China represents 33% of Nu Skin's total revenue, so any disruption to that market would be detrimental to the company's success.
China is not an easy market to navigate. Last year, the government began to crack down on several companies, especially ones involved in social media and entertainment. Recently, the Chinese government began to investigate the sales practices of companies that sell wellness products after one fatal incident involving the use of an herbal product.
However, investors should keep in mind that this isn't the first time Nu Skin has been under China's microscope. In 2014, the Chinese government investigated the company's sales practices in the region, yet Nu Skin still does a lot of business in China.
Still, anytime a company comes under greater scrutiny by China -- which is notorious for its strict regulatory policies -- it's not good news. Investors are even more sensitive to this news, given the negative light shed on companies who sell wellness products.

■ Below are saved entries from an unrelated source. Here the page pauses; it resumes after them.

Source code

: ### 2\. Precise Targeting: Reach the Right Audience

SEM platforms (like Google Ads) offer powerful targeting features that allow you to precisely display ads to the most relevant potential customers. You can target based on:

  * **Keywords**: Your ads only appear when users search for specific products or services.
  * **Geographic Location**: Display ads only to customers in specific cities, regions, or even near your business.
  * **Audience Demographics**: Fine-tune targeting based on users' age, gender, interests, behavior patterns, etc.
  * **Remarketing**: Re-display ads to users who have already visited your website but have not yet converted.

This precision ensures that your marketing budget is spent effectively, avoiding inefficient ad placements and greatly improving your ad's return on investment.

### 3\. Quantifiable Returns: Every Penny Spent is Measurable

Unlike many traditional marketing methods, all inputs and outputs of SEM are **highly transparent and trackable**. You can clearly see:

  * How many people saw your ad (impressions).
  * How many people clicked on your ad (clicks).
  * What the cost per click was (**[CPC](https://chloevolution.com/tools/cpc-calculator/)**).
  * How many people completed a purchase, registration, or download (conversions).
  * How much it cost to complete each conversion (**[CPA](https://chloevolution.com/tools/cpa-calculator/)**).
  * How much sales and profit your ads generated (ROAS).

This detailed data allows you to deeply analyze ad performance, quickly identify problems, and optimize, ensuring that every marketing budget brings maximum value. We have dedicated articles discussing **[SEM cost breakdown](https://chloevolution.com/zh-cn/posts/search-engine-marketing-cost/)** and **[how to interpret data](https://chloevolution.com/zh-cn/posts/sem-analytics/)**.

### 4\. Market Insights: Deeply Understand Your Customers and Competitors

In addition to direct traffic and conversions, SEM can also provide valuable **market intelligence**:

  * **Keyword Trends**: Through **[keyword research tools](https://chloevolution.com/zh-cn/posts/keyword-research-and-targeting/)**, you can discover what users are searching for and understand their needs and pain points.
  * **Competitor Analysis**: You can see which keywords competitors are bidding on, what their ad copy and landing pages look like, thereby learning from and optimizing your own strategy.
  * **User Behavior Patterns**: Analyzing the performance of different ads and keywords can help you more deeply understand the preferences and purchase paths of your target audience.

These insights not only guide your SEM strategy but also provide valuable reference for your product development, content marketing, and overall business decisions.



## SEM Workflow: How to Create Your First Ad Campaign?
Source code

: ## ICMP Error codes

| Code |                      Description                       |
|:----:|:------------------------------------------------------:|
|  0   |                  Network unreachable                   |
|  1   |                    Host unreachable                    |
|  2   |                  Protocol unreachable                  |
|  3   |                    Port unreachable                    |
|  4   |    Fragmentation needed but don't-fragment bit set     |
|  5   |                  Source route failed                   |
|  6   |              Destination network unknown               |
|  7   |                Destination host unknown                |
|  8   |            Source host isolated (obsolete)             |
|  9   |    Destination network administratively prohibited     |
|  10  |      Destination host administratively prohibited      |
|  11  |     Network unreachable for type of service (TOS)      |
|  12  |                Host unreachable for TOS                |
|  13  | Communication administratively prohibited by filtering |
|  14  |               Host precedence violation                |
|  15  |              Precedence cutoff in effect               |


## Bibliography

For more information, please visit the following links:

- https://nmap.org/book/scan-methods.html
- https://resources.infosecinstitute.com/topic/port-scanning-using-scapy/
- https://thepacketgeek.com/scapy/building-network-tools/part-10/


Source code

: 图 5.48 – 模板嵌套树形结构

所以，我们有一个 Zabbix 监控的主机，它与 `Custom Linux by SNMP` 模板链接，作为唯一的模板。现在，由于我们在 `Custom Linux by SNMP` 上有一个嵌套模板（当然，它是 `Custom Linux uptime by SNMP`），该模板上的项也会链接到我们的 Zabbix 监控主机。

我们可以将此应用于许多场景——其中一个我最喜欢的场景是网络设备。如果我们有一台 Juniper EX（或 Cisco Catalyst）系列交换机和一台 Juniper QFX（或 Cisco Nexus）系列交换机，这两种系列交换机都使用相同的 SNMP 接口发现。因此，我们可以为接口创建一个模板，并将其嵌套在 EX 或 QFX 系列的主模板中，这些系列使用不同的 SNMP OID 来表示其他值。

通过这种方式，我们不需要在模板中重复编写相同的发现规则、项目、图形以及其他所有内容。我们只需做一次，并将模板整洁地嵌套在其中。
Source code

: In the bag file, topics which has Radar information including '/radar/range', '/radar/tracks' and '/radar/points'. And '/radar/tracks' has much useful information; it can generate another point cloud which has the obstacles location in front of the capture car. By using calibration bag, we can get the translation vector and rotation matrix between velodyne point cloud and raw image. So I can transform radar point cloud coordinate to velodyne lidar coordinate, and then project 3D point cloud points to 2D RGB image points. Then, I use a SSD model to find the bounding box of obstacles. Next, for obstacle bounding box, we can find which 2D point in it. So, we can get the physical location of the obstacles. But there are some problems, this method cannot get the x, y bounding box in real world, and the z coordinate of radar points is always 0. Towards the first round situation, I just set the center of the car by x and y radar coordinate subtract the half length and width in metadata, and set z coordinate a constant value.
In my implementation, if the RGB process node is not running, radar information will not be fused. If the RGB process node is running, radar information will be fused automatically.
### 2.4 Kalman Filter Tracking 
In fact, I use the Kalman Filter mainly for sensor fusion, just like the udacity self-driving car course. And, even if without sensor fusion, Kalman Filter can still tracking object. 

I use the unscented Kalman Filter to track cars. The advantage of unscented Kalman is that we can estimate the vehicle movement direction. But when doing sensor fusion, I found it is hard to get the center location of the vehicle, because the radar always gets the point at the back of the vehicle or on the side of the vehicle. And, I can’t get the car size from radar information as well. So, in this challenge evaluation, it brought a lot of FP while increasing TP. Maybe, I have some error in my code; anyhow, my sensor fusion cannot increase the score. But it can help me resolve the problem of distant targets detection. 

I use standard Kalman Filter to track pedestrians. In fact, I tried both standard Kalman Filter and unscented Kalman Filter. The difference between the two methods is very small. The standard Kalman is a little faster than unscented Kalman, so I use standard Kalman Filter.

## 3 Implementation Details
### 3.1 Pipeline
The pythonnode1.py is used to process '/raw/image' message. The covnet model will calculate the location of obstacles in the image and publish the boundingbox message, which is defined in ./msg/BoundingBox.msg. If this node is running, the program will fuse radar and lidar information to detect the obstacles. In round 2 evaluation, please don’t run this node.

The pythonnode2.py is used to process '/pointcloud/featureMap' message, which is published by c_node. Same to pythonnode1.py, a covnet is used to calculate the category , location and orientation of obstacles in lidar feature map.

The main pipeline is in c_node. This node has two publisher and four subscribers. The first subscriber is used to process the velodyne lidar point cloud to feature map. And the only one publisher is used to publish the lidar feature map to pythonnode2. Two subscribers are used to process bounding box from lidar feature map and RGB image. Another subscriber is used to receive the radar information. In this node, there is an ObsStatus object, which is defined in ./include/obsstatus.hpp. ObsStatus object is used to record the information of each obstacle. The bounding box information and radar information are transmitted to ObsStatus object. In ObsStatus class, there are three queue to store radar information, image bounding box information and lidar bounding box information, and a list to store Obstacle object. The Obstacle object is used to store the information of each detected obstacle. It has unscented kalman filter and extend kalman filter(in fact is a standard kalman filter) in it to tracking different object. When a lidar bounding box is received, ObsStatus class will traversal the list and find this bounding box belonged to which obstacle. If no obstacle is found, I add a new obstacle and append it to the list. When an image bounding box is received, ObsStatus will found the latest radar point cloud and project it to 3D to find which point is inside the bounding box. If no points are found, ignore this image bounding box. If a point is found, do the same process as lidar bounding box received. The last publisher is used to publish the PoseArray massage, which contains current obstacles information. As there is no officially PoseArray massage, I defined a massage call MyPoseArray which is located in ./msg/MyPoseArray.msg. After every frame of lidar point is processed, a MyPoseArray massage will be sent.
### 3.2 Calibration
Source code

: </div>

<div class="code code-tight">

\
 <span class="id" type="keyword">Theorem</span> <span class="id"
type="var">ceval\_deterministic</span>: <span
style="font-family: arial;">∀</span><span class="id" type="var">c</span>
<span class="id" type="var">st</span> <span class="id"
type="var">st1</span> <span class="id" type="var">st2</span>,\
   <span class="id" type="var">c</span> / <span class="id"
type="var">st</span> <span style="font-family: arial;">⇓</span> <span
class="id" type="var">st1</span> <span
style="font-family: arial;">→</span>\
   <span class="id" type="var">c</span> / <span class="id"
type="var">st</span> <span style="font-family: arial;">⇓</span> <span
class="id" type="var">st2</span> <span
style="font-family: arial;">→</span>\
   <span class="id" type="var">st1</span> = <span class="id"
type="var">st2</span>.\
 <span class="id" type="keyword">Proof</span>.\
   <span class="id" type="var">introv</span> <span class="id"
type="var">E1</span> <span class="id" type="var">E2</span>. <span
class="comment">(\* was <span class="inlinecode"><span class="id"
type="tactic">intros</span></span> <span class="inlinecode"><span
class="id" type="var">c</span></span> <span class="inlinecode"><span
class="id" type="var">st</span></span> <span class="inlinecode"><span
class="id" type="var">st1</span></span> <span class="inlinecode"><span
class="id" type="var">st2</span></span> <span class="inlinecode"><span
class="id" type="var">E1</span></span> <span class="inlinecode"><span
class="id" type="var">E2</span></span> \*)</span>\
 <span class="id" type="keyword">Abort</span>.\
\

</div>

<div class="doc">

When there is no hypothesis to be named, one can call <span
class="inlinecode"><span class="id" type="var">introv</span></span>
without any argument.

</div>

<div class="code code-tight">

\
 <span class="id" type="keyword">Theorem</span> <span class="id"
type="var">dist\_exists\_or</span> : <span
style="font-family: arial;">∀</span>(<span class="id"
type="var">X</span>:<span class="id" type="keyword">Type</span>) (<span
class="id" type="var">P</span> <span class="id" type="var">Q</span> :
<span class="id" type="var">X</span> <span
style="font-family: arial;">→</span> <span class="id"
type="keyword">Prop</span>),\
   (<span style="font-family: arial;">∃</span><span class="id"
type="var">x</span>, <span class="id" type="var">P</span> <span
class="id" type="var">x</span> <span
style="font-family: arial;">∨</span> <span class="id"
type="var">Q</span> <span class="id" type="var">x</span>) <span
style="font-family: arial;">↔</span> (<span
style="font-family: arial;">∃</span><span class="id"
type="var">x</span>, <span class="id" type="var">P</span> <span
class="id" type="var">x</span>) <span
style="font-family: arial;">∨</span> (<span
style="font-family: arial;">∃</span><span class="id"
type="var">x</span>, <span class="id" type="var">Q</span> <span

Nu Skin is coming off a year in which revenue increased 18%, while adjusted earnings growth was 8.9%. The China news will cast a cloud over the company in the short term, but management is optimistic about 2019.
This year the company is making better use of social sharing to attract and retain sales leaders, which is crucial to the company's success. Management is also enthusiastic about its investments in technology, particularly in migrating assets over to the cloud to build scale and other capabilities that should help Nu Skin better serve customers.
Even with the uncertainty in China, analysts expect the company to post revenue growth of 3.5% in 2019 and 5% in 2020. Analysts expect adjusted earnings per share to improve to $3.93 this year, up from $3.52 in 2018.